Skip to main content
Skills work with all VLM Run API generation endpoints (api.vlm.run). Pass skills in the config.skills parameter to automatically apply the skill’s prompt and JSON schema to your request.

Image → JSON

Extract structured JSON from images:
from PIL import Image
from vlmrun.client import VLMRun
from vlmrun.client.types import GenerationConfig, AgentSkill

client = VLMRun(api_key="<VLMRUN_API_KEY>")

response = client.image.generate(
    images=[Image.open("photo.jpg")],
    model="vlm-1",
    config=GenerationConfig(
        skills=[AgentSkill(skill_name="invoice-extraction", version="latest")]
    )
)

Document → JSON

Extract structured JSON from documents:
from pathlib import Path
from vlmrun.client import VLMRun
from vlmrun.client.types import GenerationConfig, AgentSkill

client = VLMRun(api_key="<VLMRUN_API_KEY>")

response = client.document.generate(
    file=Path("invoice.pdf"),
    model="vlm-1",
    config=GenerationConfig(
        skills=[AgentSkill(skill_name="invoice-extraction", version="latest")]
    ),
)

Video → JSON

Extract structured JSON from videos:
from pathlib import Path
from vlmrun.client import VLMRun
from vlmrun.client.types import GenerationConfig, AgentSkill

client = VLMRun(api_key="<VLMRUN_API_KEY>")

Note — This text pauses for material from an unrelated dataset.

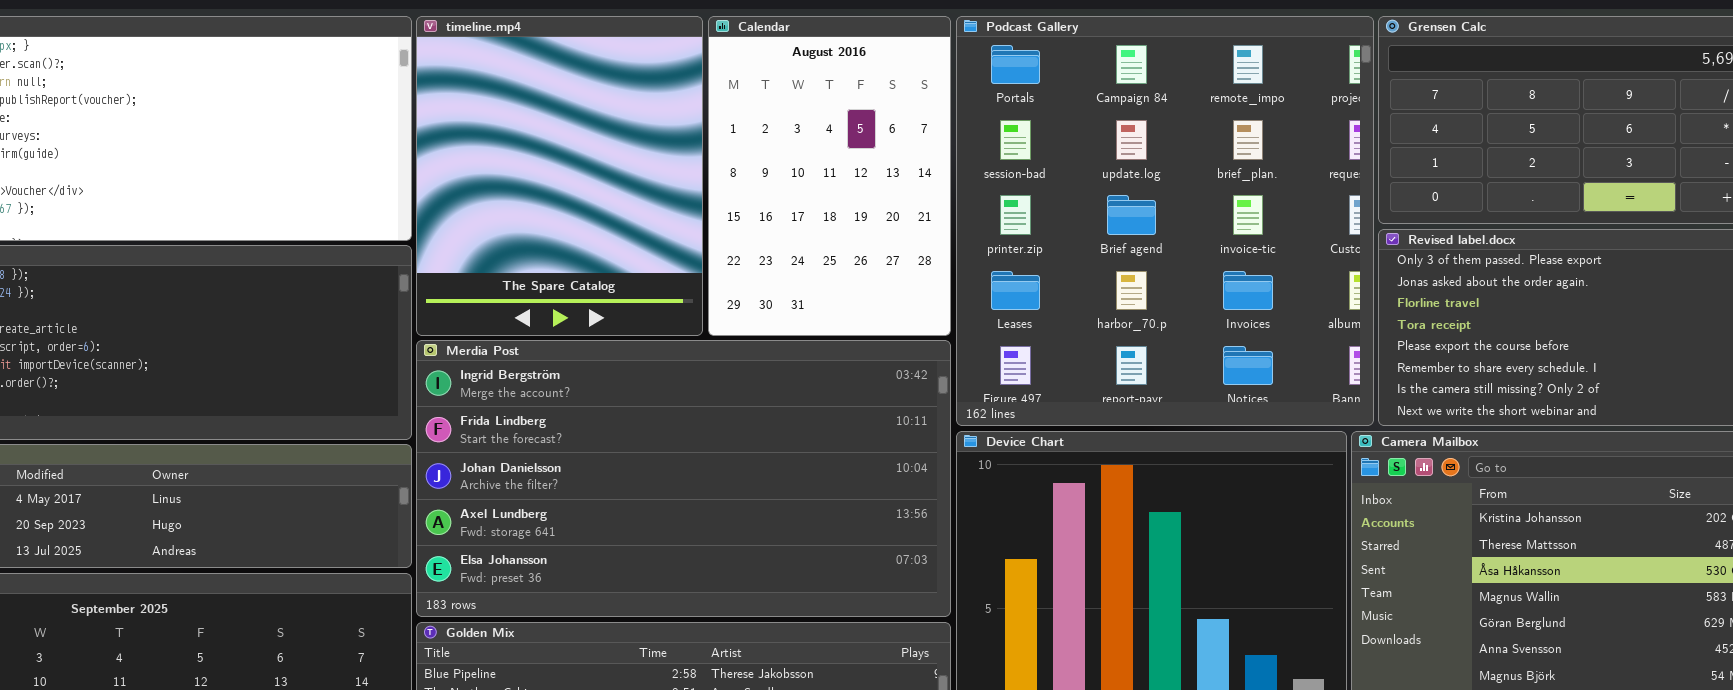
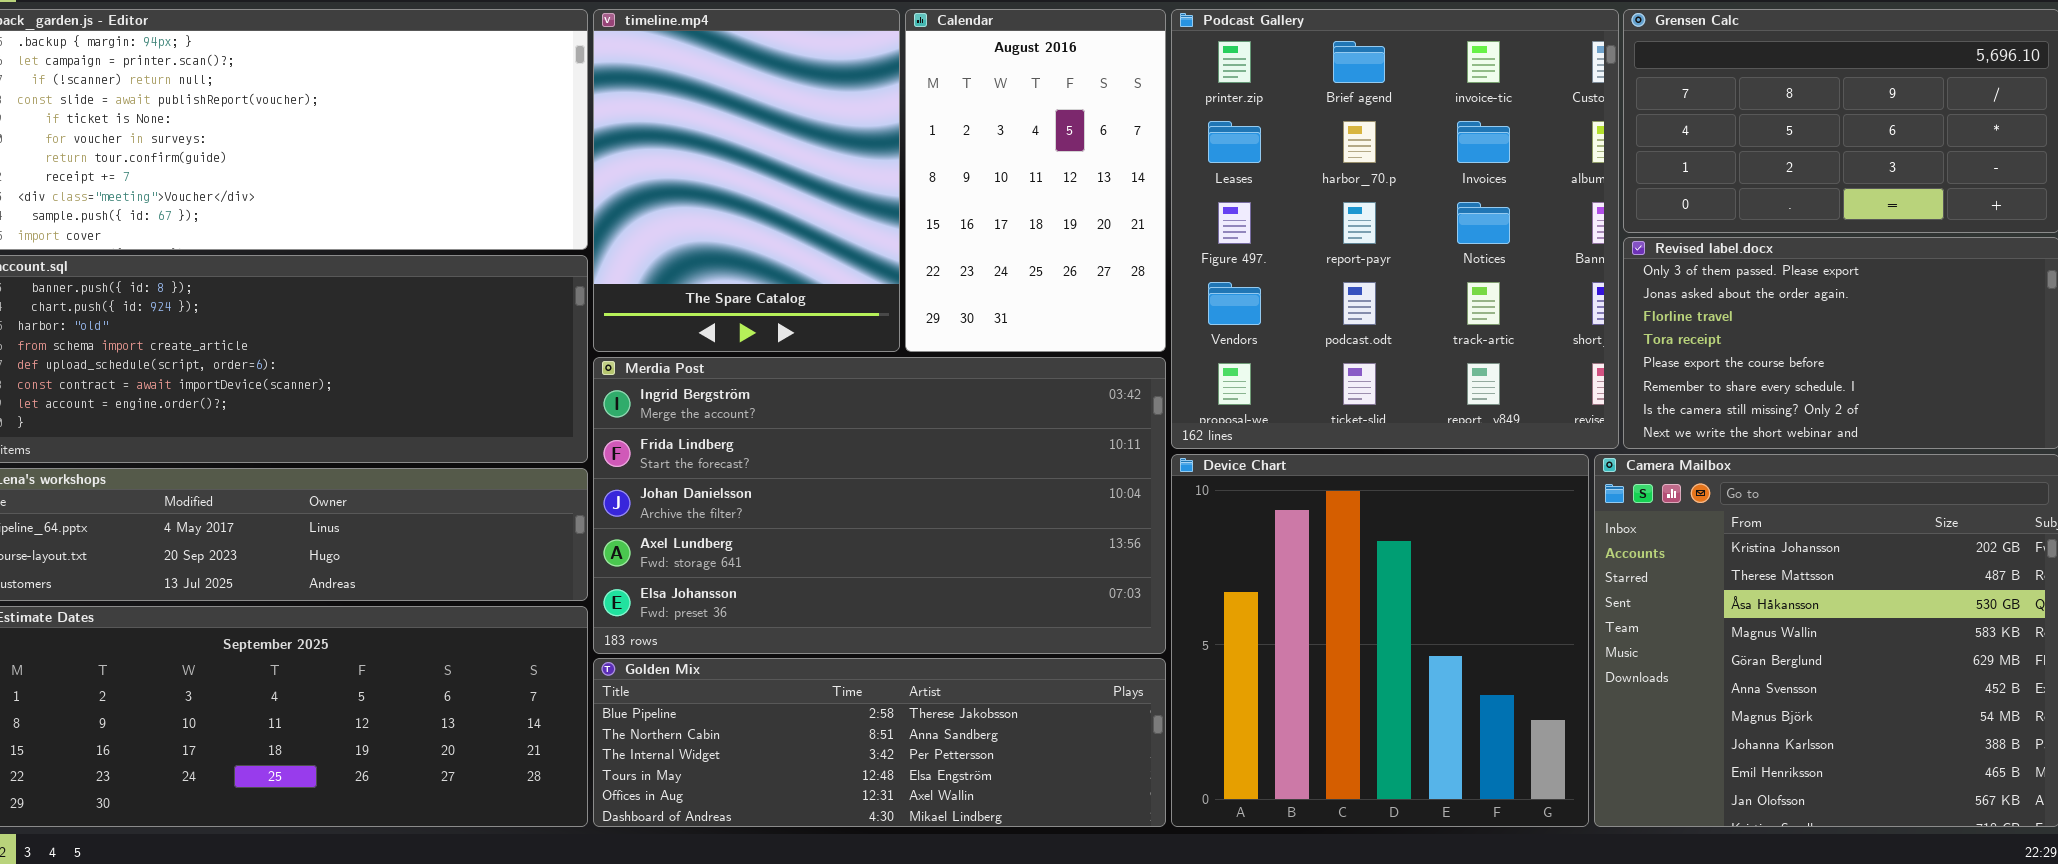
Podcast Gallery: [956,16,1374,426] -> [1171,9,1619,449], scrolled down 2 rows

response = client.video.generate(
    file=Path("recording.mp4"),
    model="vlm-1",
    config=GenerationConfig(
        skills=[AgentSkill(skill_name="meeting-notes", version="latest")]
    ),
    batch=True,
)
When skills are provided and domain is omitted, the platform creates a dynamic application from the skill’s prompt and JSON schema. You do not need to specify a domain.